Start of RECORD EXTRACTS

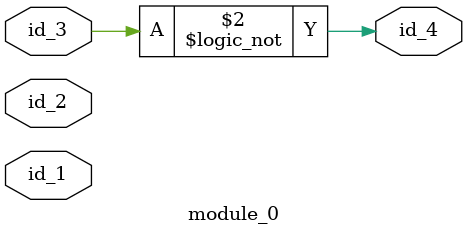
<source format=v>
`timescale 1ps / 1ps
module module_0 (
    id_1,
    id_2,
    id_3,
    id_4
);
  output id_4;
  inout id_3;
  inout id_2;
  input id_1;
  initial id_4 = !id_3;
endmodule

</source>
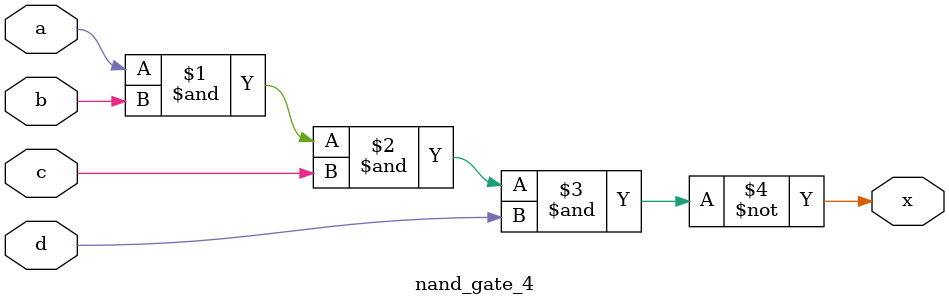
<source format=v>
`timescale 1ns / 1ps

module nand_gate_4(
    output x,
    input a,
    input b,
    input c,
    input d
    );

	assign x = ~(a&b&c&d);

endmodule

</source>
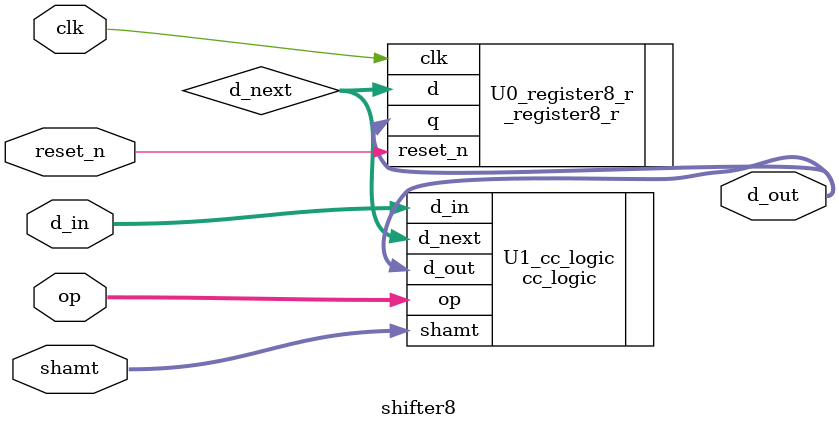
<source format=v>
module shifter8(clk,reset_n,op,shamt,d_in,d_out);	// 8-bit shifter
input clk, reset_n;	// clock, reset
input [2:0] op;	// operation code
input [1:0] shamt;	// shift amount
input [7:0] d_in;
output [7:0] d_out;

wire [7:0] d_next; // connect 8-bit register to cc_logic
	
_register8_r U0_register8_r(.clk(clk), .reset_n(reset_n), .d(d_next), .q(d_out)); // instance 8-bit register
	
cc_logic U1_cc_logic(.op(op), .shamt(shamt), .d_in(d_in), .d_out(d_out), .d_next(d_next)); // instance Combinational Circuit Logic

endmodule

</source>
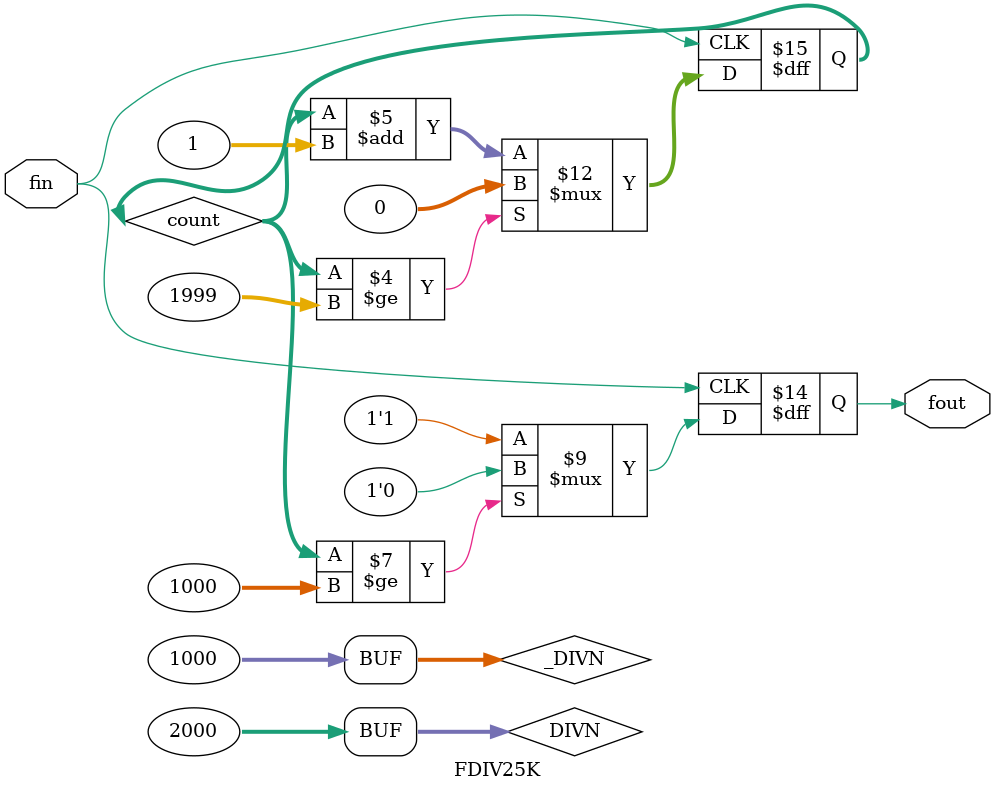
<source format=v>
module FDIV25K(fin,fout);
	input fin;
	output fout;
	wire [31:0] _DIVN,DIVN;
	reg [31:0] count;
	reg fout;
	
	assign DIVN=2000;	
	assign _DIVN = DIVN >>1;
	
	always @(posedge fin)
		if(count>=DIVN-1) 
			count=0;
		else
			count = count +1;
	always @ (negedge fin)
         if(count>=_DIVN)
				fout=0;
			else
				fout=1'd1;
endmodule 
</source>
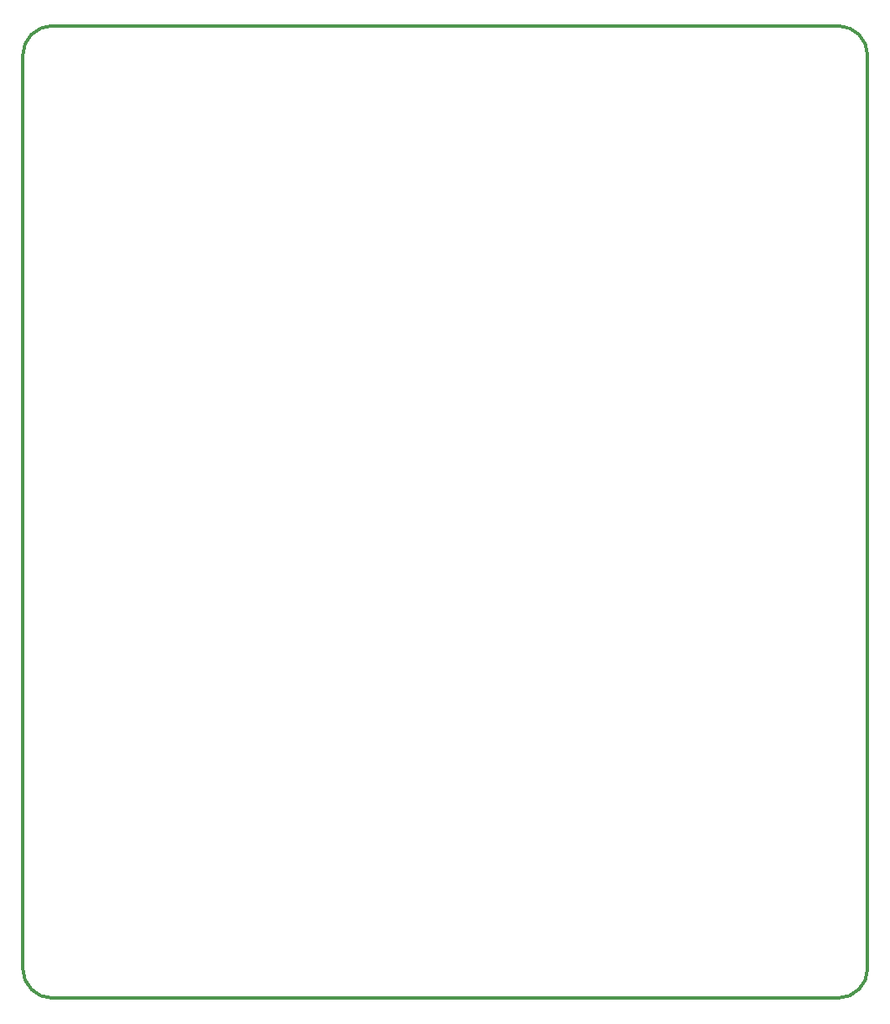
<source format=gbr>
G04 DesignSpark PCB Gerber Version 10.0 Build 5299*
G04 #@! TF.Part,Single*
%FSLAX35Y35*%
%MOIN*%
%ADD27C,0.01200*%
G04 #@! TD.AperFunction*
X0Y0D02*
D02*
D27*
X12411Y600D02*
X324222D01*
G75*
G03*
X336033Y12411I0J11811D01*
G01*
Y374616D01*
G75*
G03*
X324222Y386427I-11811J0D01*
G01*
X12411D01*
G75*
G03*
X600Y374616I0J-11811D01*
G01*
Y12411D01*
G75*
G03*
X12411Y600I11811J0D01*
G01*
X0Y0D02*
M02*

</source>
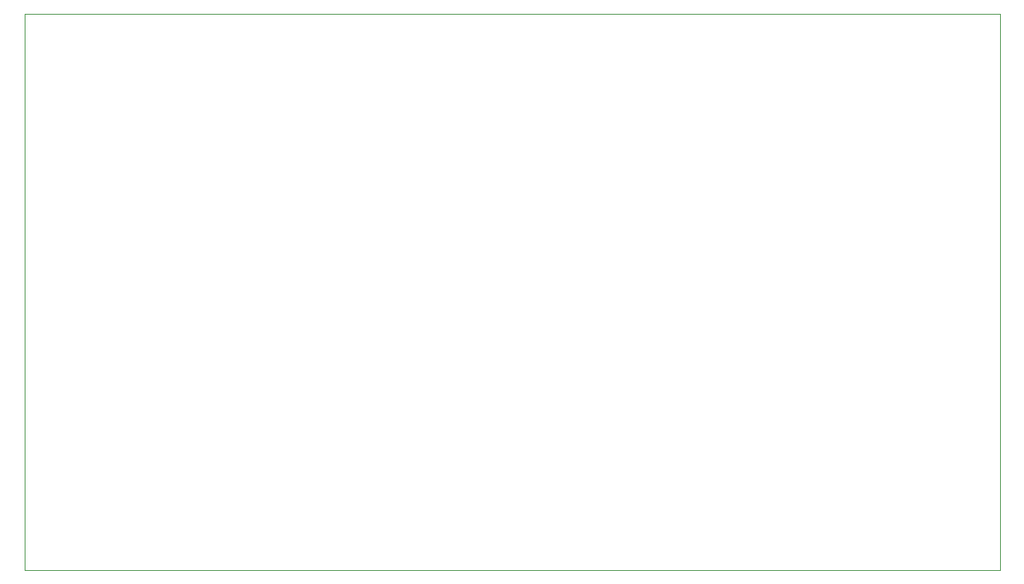
<source format=gbr>
%TF.GenerationSoftware,KiCad,Pcbnew,5.1.8*%
%TF.CreationDate,2021-01-16T11:32:51+01:00*%
%TF.ProjectId,macropad,6d616372-6f70-4616-942e-6b696361645f,rev?*%
%TF.SameCoordinates,Original*%
%TF.FileFunction,Profile,NP*%
%FSLAX46Y46*%
G04 Gerber Fmt 4.6, Leading zero omitted, Abs format (unit mm)*
G04 Created by KiCad (PCBNEW 5.1.8) date 2021-01-16 11:32:51*
%MOMM*%
%LPD*%
G01*
G04 APERTURE LIST*
%TA.AperFunction,Profile*%
%ADD10C,0.050000*%
%TD*%
G04 APERTURE END LIST*
D10*
X177000000Y-89000000D02*
X70000000Y-89000000D01*
X177000000Y-150000000D02*
X177000000Y-89000000D01*
X70000000Y-150000000D02*
X177000000Y-150000000D01*
X70000000Y-90000000D02*
X70000000Y-150000000D01*
X70000000Y-89000000D02*
X70000000Y-90000000D01*
M02*

</source>
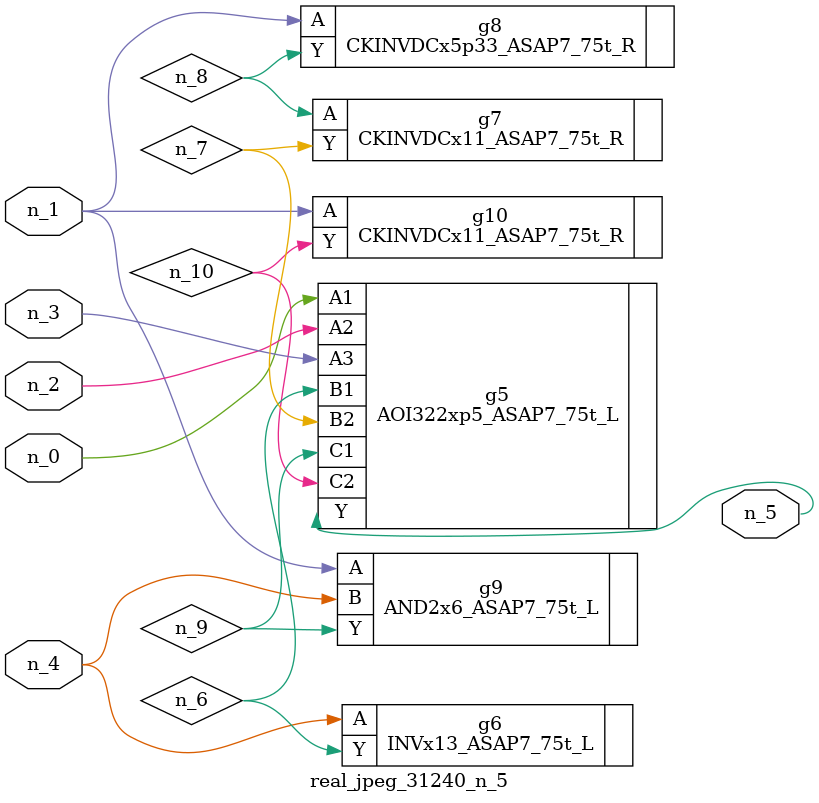
<source format=v>
module real_jpeg_31240_n_5 (n_4, n_0, n_1, n_2, n_3, n_5);

input n_4;
input n_0;
input n_1;
input n_2;
input n_3;

output n_5;

wire n_8;
wire n_6;
wire n_7;
wire n_10;
wire n_9;

AOI322xp5_ASAP7_75t_L g5 ( 
.A1(n_0),
.A2(n_2),
.A3(n_3),
.B1(n_6),
.B2(n_7),
.C1(n_9),
.C2(n_10),
.Y(n_5)
);

CKINVDCx5p33_ASAP7_75t_R g8 ( 
.A(n_1),
.Y(n_8)
);

AND2x6_ASAP7_75t_L g9 ( 
.A(n_1),
.B(n_4),
.Y(n_9)
);

CKINVDCx11_ASAP7_75t_R g10 ( 
.A(n_1),
.Y(n_10)
);

INVx13_ASAP7_75t_L g6 ( 
.A(n_4),
.Y(n_6)
);

CKINVDCx11_ASAP7_75t_R g7 ( 
.A(n_8),
.Y(n_7)
);


endmodule
</source>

End of RECORD EXTRACTS

All of the entries above are to be written out exactly, with no pictures.

▶ **TASK SOLUTION**:
<source format=v>
`timescale 1ps / 1ps
module module_0 (
    id_1,
    id_2,
    id_3,
    id_4
);
  output id_4;
  inout id_3;
  inout id_2;
  input id_1;
  initial id_4 = !id_3;
endmodule

</source>
<source format=v>
`timescale 1ns / 1ps

module nand_gate_4(
    output x,
    input a,
    input b,
    input c,
    input d
    );

	assign x = ~(a&b&c&d);

endmodule

</source>
<source format=v>
module shifter8(clk,reset_n,op,shamt,d_in,d_out);	// 8-bit shifter
input clk, reset_n;	// clock, reset
input [2:0] op;	// operation code
input [1:0] shamt;	// shift amount
input [7:0] d_in;
output [7:0] d_out;

wire [7:0] d_next; // connect 8-bit register to cc_logic
	
_register8_r U0_register8_r(.clk(clk), .reset_n(reset_n), .d(d_next), .q(d_out)); // instance 8-bit register
	
cc_logic U1_cc_logic(.op(op), .shamt(shamt), .d_in(d_in), .d_out(d_out), .d_next(d_next)); // instance Combinational Circuit Logic

endmodule

</source>
<source format=v>
module FDIV25K(fin,fout);
	input fin;
	output fout;
	wire [31:0] _DIVN,DIVN;
	reg [31:0] count;
	reg fout;
	
	assign DIVN=2000;	
	assign _DIVN = DIVN >>1;
	
	always @(posedge fin)
		if(count>=DIVN-1) 
			count=0;
		else
			count = count +1;
	always @ (negedge fin)
         if(count>=_DIVN)
				fout=0;
			else
				fout=1'd1;
endmodule 
</source>
<source format=gbr>
G04 DesignSpark PCB Gerber Version 10.0 Build 5299*
G04 #@! TF.Part,Single*
%FSLAX35Y35*%
%MOIN*%
%ADD27C,0.01200*%
G04 #@! TD.AperFunction*
X0Y0D02*
D02*
D27*
X12411Y600D02*
X324222D01*
G75*
G03*
X336033Y12411I0J11811D01*
G01*
Y374616D01*
G75*
G03*
X324222Y386427I-11811J0D01*
G01*
X12411D01*
G75*
G03*
X600Y374616I0J-11811D01*
G01*
Y12411D01*
G75*
G03*
X12411Y600I11811J0D01*
G01*
X0Y0D02*
M02*

</source>
<source format=gbr>
%TF.GenerationSoftware,KiCad,Pcbnew,5.1.8*%
%TF.CreationDate,2021-01-16T11:32:51+01:00*%
%TF.ProjectId,macropad,6d616372-6f70-4616-942e-6b696361645f,rev?*%
%TF.SameCoordinates,Original*%
%TF.FileFunction,Profile,NP*%
%FSLAX46Y46*%
G04 Gerber Fmt 4.6, Leading zero omitted, Abs format (unit mm)*
G04 Created by KiCad (PCBNEW 5.1.8) date 2021-01-16 11:32:51*
%MOMM*%
%LPD*%
G01*
G04 APERTURE LIST*
%TA.AperFunction,Profile*%
%ADD10C,0.050000*%
%TD*%
G04 APERTURE END LIST*
D10*
X177000000Y-89000000D02*
X70000000Y-89000000D01*
X177000000Y-150000000D02*
X177000000Y-89000000D01*
X70000000Y-150000000D02*
X177000000Y-150000000D01*
X70000000Y-90000000D02*
X70000000Y-150000000D01*
X70000000Y-89000000D02*
X70000000Y-90000000D01*
M02*

</source>
<source format=v>
module real_jpeg_31240_n_5 (n_4, n_0, n_1, n_2, n_3, n_5);

input n_4;
input n_0;
input n_1;
input n_2;
input n_3;

output n_5;

wire n_8;
wire n_6;
wire n_7;
wire n_10;
wire n_9;

AOI322xp5_ASAP7_75t_L g5 ( 
.A1(n_0),
.A2(n_2),
.A3(n_3),
.B1(n_6),
.B2(n_7),
.C1(n_9),
.C2(n_10),
.Y(n_5)
);

CKINVDCx5p33_ASAP7_75t_R g8 ( 
.A(n_1),
.Y(n_8)
);

AND2x6_ASAP7_75t_L g9 ( 
.A(n_1),
.B(n_4),
.Y(n_9)
);

CKINVDCx11_ASAP7_75t_R g10 ( 
.A(n_1),
.Y(n_10)
);

INVx13_ASAP7_75t_L g6 ( 
.A(n_4),
.Y(n_6)
);

CKINVDCx11_ASAP7_75t_R g7 ( 
.A(n_8),
.Y(n_7)
);


endmodule
</source>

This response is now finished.